(Data to use Opens)
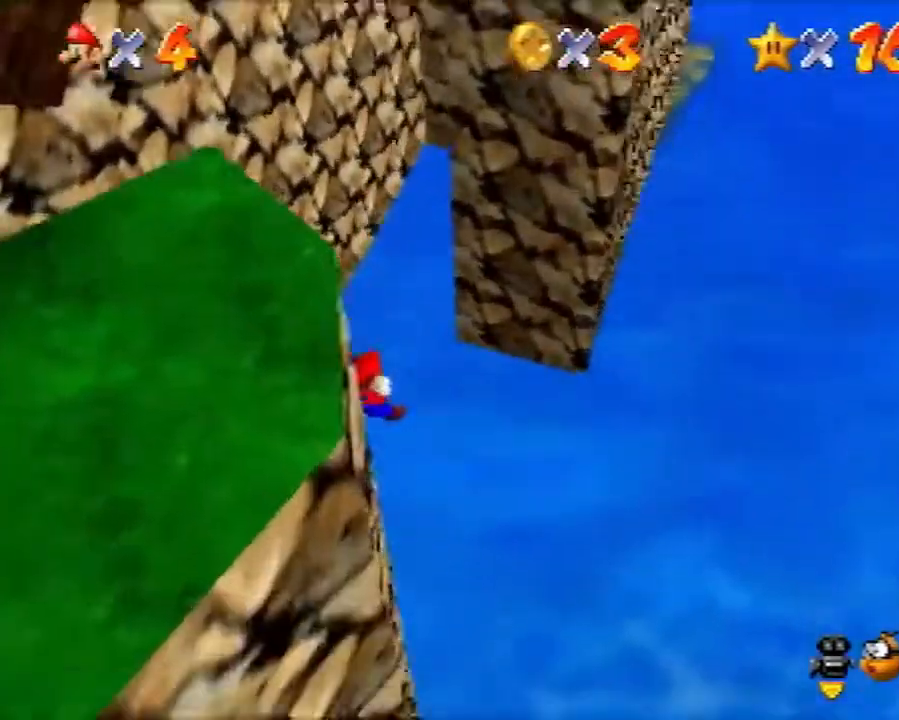
{"buttons": [], "left_stick": "center", "events": []}
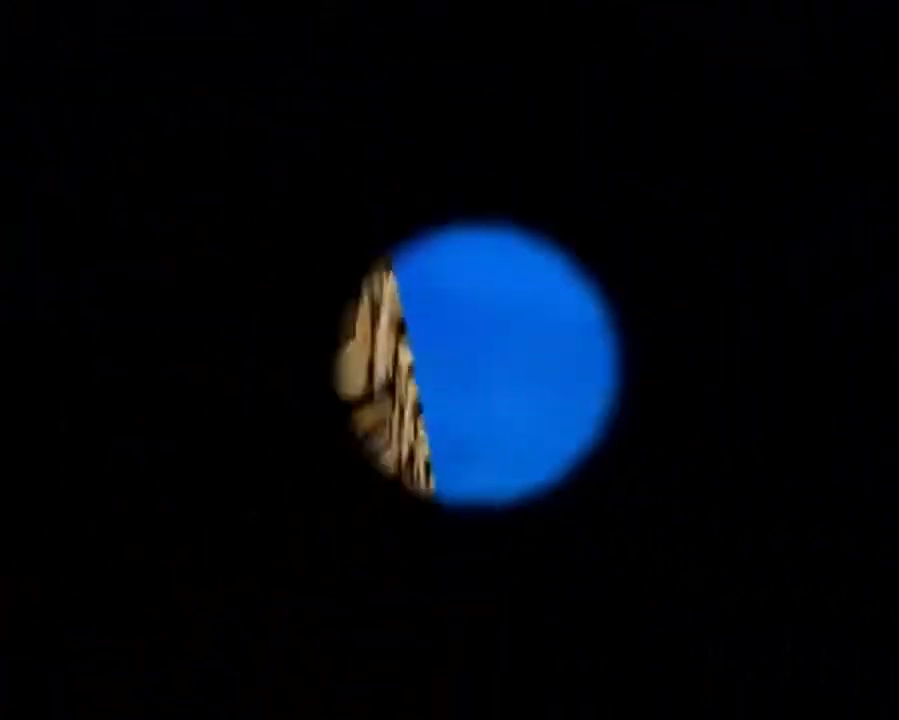
{"buttons": [], "left_stick": "center", "events": []}
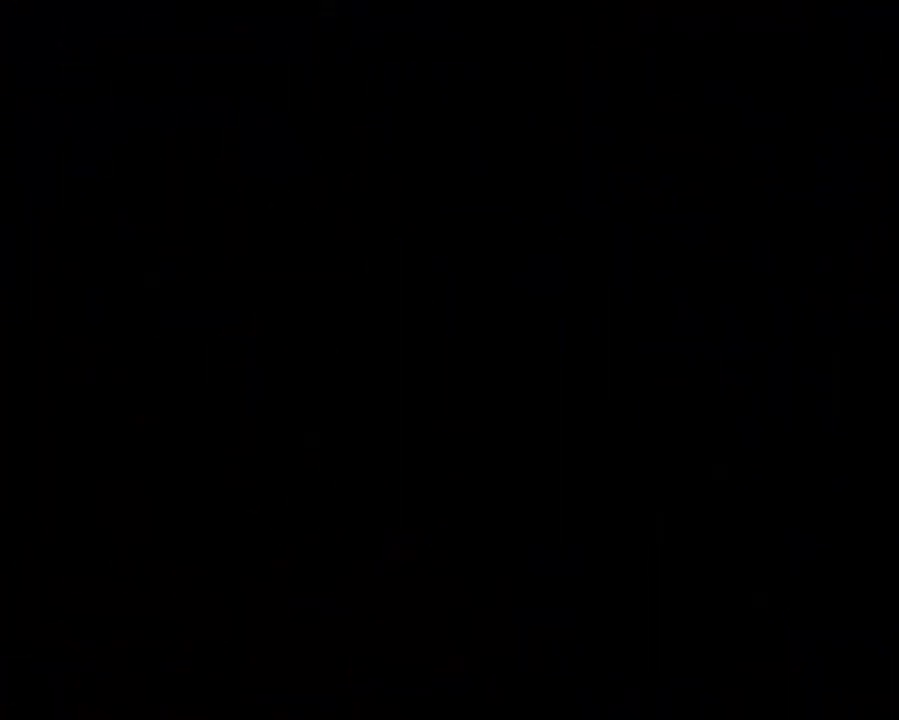
{"buttons": [], "left_stick": "center", "events": []}
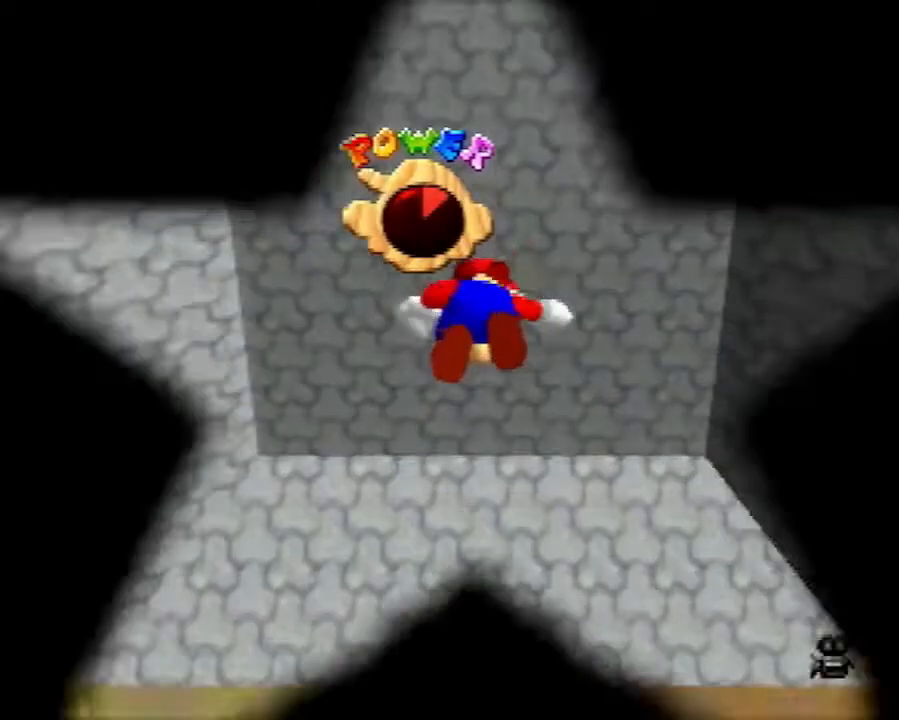
{"buttons": [], "left_stick": "center", "events": []}
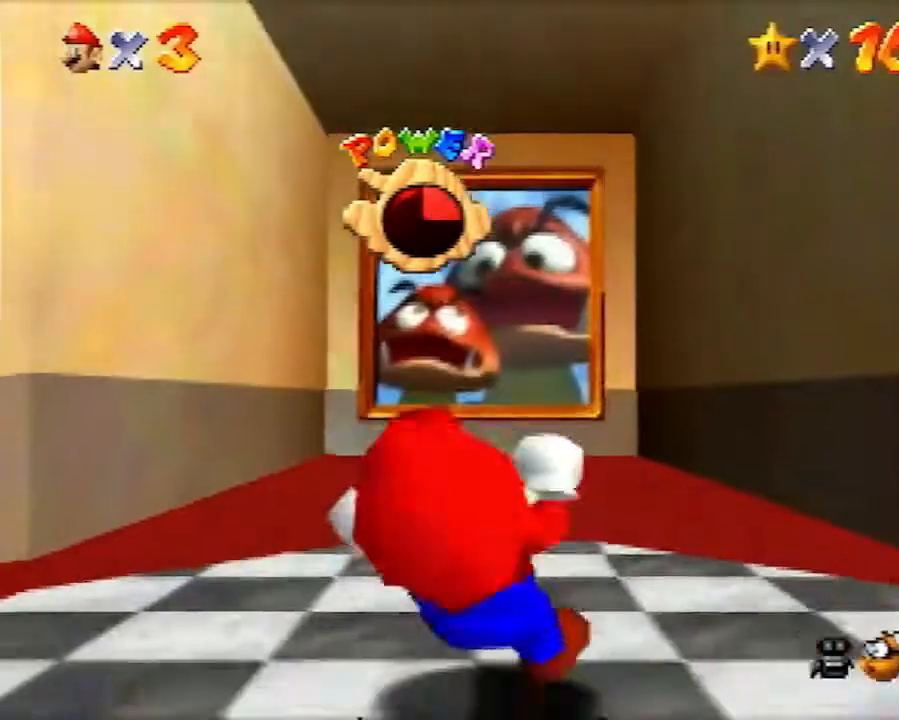
{"buttons": [], "left_stick": "center", "events": []}
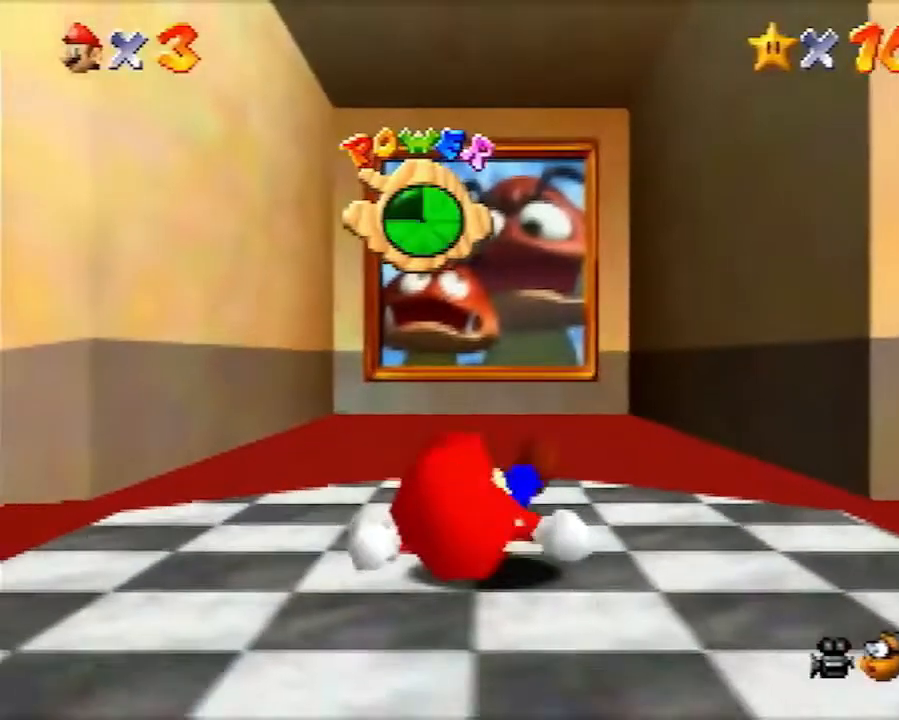
{"buttons": [], "left_stick": "center", "events": []}
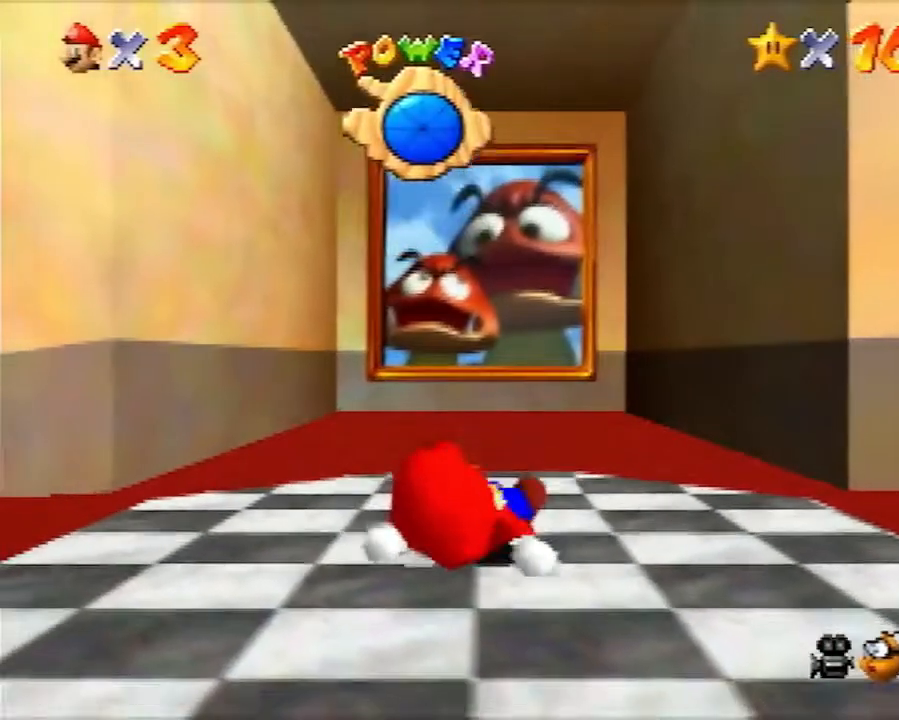
{"buttons": [], "left_stick": "center", "events": []}
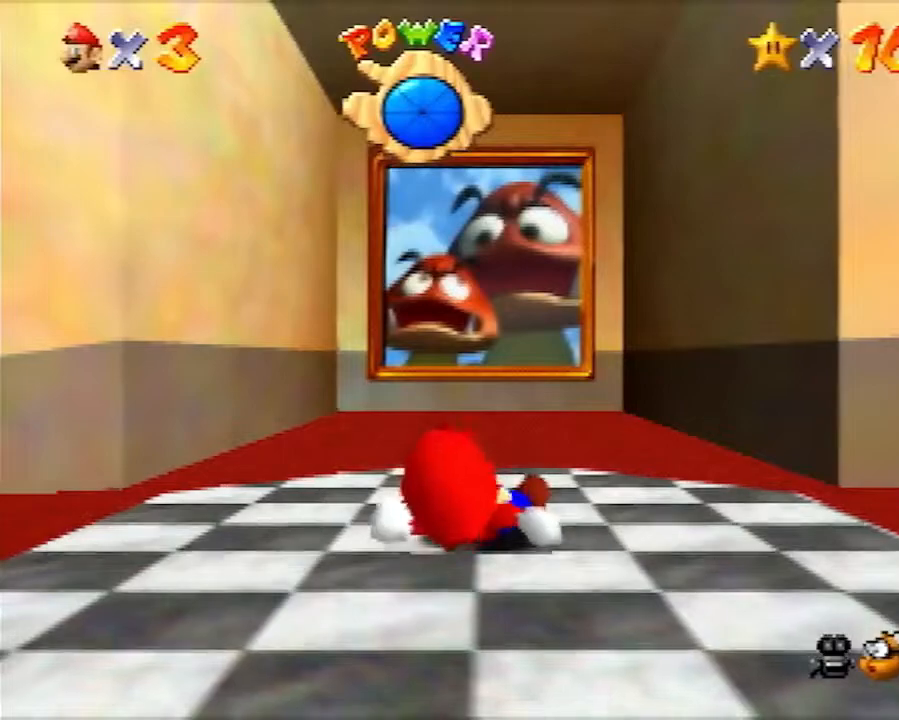
{"buttons": [], "left_stick": "left", "events": [[100, "left_stick", "left"]]}
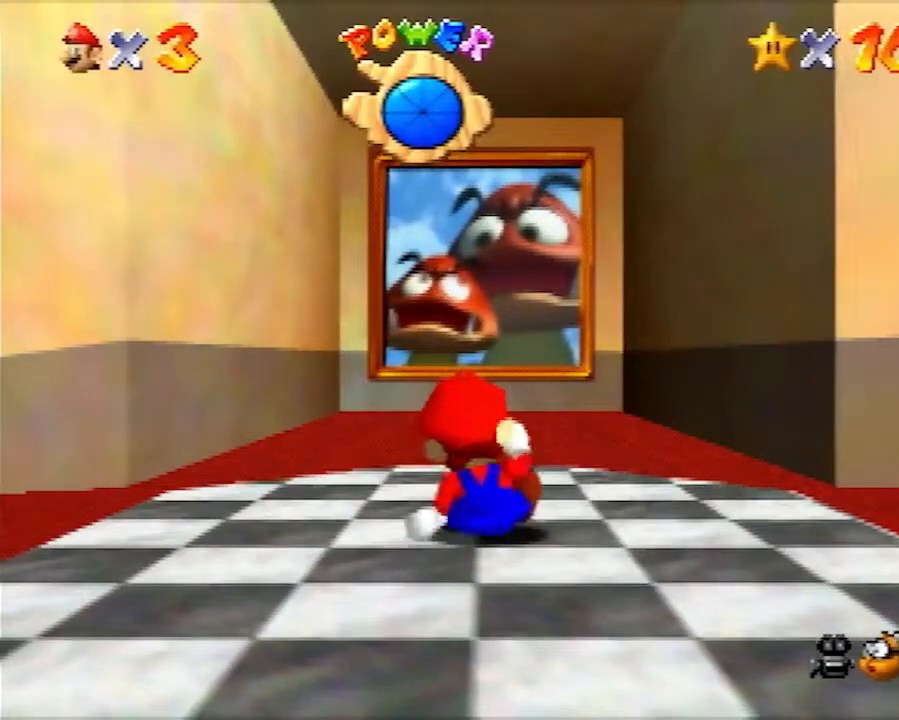
{"buttons": [], "left_stick": "left", "events": []}
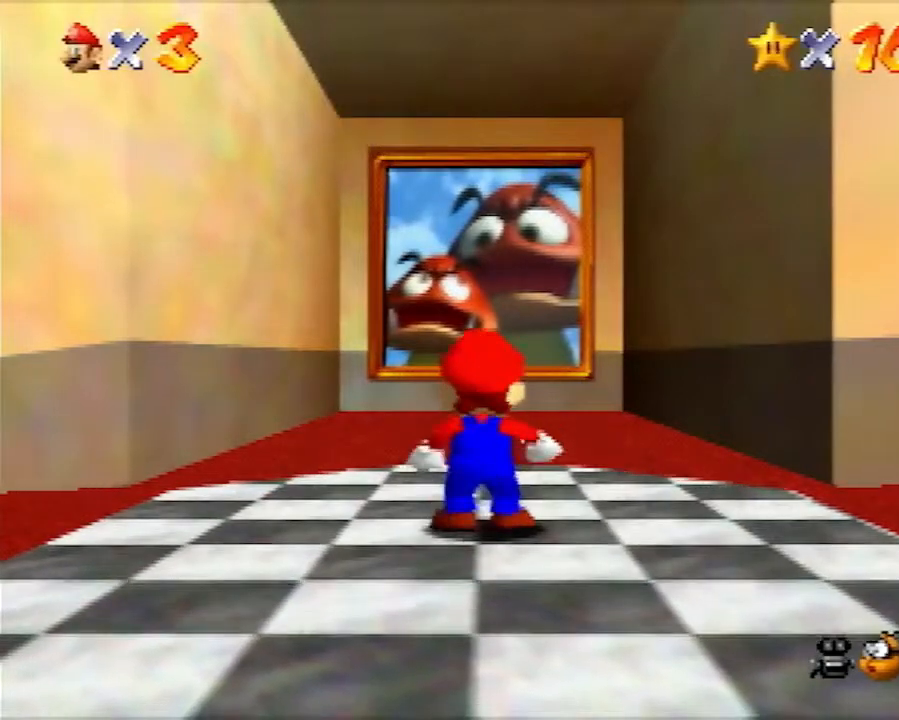
{"buttons": ["Z"], "left_stick": "left", "events": [[233, "Z", "down"], [300, "A", "down"], [333, "A", "up"]]}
(Data to use Closes)
Work instructions >> Your copy must repeat the data word for word and show none of its images.

Exercise output >>
{"buttons": [], "left_stick": "center", "events": []}
{"buttons": [], "left_stick": "center", "events": []}
{"buttons": [], "left_stick": "center", "events": []}
{"buttons": [], "left_stick": "center", "events": []}
{"buttons": [], "left_stick": "center", "events": []}
{"buttons": [], "left_stick": "center", "events": []}
{"buttons": [], "left_stick": "center", "events": []}
{"buttons": [], "left_stick": "left", "events": [[100, "left_stick", "left"]]}
{"buttons": [], "left_stick": "left", "events": []}
{"buttons": ["Z"], "left_stick": "left", "events": [[233, "Z", "down"], [300, "A", "down"], [333, "A", "up"]]}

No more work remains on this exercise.